The results from this study support the efficacy and safety of intravenous (i.e., systemic) UMSC therapy for improvement in mobility, pain, and quality of life in dogs with osteoarthritis for at least three months following treatment and inform next steps toward FDA conditional approval. Additional studies are ongoing to further evaluate UMSCs for canine OA.

References

1. Johnston SA. Osteoarthritis. Vet Clin North Am Small Anim Pract. 1997;27(4):699–723.
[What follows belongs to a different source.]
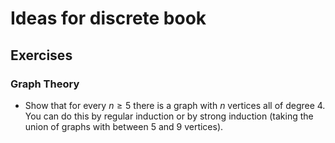 # Ideas for discrete book

## Exercises

### Graph Theory

- Show that for every $n \ge 5$ there is a graph with $n$ vertices all of degree 4.  You can do this by regular induction or by strong induction (taking the union of graphs with between 5 and 9 vertices).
2. Anderson KL, O’Neill DG, Brodbelt DC, et al. Prevalence, duration and risk factors for appendicular osteoarthritis in a UK dog population under primary veterinary care. Sci Rep. 2018;8(1):5641.
3. Enomoto M, De Castro N, Hash J, et al. Prevalence of radiographic appendicular osteoarthritis and associated clinical signs in young dogs. Sci Rep. 2024;14(1):2827.
4. Brondeel C, Pauwelyn G, de Bakker E, Saunders J, Samoy Y, Spaas JH. Mesenchymal Stem Cell Therapy in Canine Osteoarthritis Research. Front Vet Sci. 2021;8:668881.